= 依頼内容 =
以下のすべての記録について、各行を一字一句変えずにそのまま出力せよ。
☆ ☆ ☆ ☆ ☆
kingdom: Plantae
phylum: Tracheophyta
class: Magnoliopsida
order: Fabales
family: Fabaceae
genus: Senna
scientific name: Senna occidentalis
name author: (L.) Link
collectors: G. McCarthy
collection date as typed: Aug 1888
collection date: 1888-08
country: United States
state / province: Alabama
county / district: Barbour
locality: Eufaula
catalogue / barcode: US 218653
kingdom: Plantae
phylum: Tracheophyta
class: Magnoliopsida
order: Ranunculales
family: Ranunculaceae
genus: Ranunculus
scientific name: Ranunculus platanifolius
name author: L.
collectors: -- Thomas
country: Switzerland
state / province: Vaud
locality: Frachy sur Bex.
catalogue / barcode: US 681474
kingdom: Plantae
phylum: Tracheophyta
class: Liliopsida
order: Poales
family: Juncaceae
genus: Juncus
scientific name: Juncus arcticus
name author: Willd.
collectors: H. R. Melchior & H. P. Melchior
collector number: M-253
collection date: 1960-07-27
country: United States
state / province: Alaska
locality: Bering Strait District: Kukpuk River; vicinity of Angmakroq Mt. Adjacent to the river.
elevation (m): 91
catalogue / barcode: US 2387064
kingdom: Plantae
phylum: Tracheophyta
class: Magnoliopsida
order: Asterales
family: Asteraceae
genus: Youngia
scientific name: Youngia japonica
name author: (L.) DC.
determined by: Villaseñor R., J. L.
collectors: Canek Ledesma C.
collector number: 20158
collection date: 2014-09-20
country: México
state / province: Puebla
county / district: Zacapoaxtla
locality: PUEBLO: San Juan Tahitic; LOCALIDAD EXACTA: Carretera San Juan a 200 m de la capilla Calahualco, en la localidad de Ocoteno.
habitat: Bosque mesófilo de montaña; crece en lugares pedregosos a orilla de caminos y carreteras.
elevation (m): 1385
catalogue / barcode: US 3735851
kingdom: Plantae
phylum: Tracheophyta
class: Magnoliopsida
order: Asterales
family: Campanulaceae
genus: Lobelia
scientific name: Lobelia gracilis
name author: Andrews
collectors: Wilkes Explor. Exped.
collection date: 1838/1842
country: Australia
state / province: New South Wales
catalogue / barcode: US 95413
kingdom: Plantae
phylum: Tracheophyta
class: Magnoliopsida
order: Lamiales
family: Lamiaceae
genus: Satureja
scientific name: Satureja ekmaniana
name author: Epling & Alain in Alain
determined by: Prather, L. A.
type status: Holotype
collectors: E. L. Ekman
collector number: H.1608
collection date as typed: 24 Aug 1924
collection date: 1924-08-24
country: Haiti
☆ ☆ ☆ ☆ ☆
= 最終回答 =
kingdom: Plantae
phylum: Tracheophyta
class: Magnoliopsida
order: Fabales
family: Fabaceae
genus: Senna
scientific name: Senna occidentalis
name author: (L.) Link
collectors: G. McCarthy
collection date as typed: Aug 1888
collection date: 1888-08
country: United States
state / province: Alabama
county / district: Barbour
locality: Eufaula
catalogue / barcode: US 218653
kingdom: Plantae
phylum: Tracheophyta
class: Magnoliopsida
order: Ranunculales
family: Ranunculaceae
genus: Ranunculus
scientific name: Ranunculus platanifolius
name author: L.
collectors: -- Thomas
country: Switzerland
state / province: Vaud
locality: Frachy sur Bex.
catalogue / barcode: US 681474
kingdom: Plantae
phylum: Tracheophyta
class: Liliopsida
order: Poales
family: Juncaceae
genus: Juncus
scientific name: Juncus arcticus
name author: Willd.
collectors: H. R. Melchior & H. P. Melchior
collector number: M-253
collection date: 1960-07-27
country: United States
state / province: Alaska
locality: Bering Strait District: Kukpuk River; vicinity of Angmakroq Mt. Adjacent to the river.
elevation (m): 91
catalogue / barcode: US 2387064
kingdom: Plantae
phylum: Tracheophyta
class: Magnoliopsida
order: Asterales
family: Asteraceae
genus: Youngia
scientific name: Youngia japonica
name author: (L.) DC.
determined by: Villaseñor R., J. L.
collectors: Canek Ledesma C.
collector number: 20158
collection date: 2014-09-20
country: México
state / province: Puebla
county / district: Zacapoaxtla
locality: PUEBLO: San Juan Tahitic; LOCALIDAD EXACTA: Carretera San Juan a 200 m de la capilla Calahualco, en la localidad de Ocoteno.
habitat: Bosque mesófilo de montaña; crece en lugares pedregosos a orilla de caminos y carreteras.
elevation (m): 1385
catalogue / barcode: US 3735851
kingdom: Plantae
phylum: Tracheophyta
class: Magnoliopsida
order: Asterales
family: Campanulaceae
genus: Lobelia
scientific name: Lobelia gracilis
name author: Andrews
collectors: Wilkes Explor. Exped.
collection date: 1838/1842
country: Australia
state / province: New South Wales
catalogue / barcode: US 95413
kingdom: Plantae
phylum: Tracheophyta
class: Magnoliopsida
order: Lamiales
family: Lamiaceae
genus: Satureja
scientific name: Satureja ekmaniana
name author: Epling & Alain in Alain
determined by: Prather, L. A.
type status: Holotype
collectors: E. L. Ekman
collector number: H.1608
collection date as typed: 24 Aug 1924
collection date: 1924-08-24
country: Haiti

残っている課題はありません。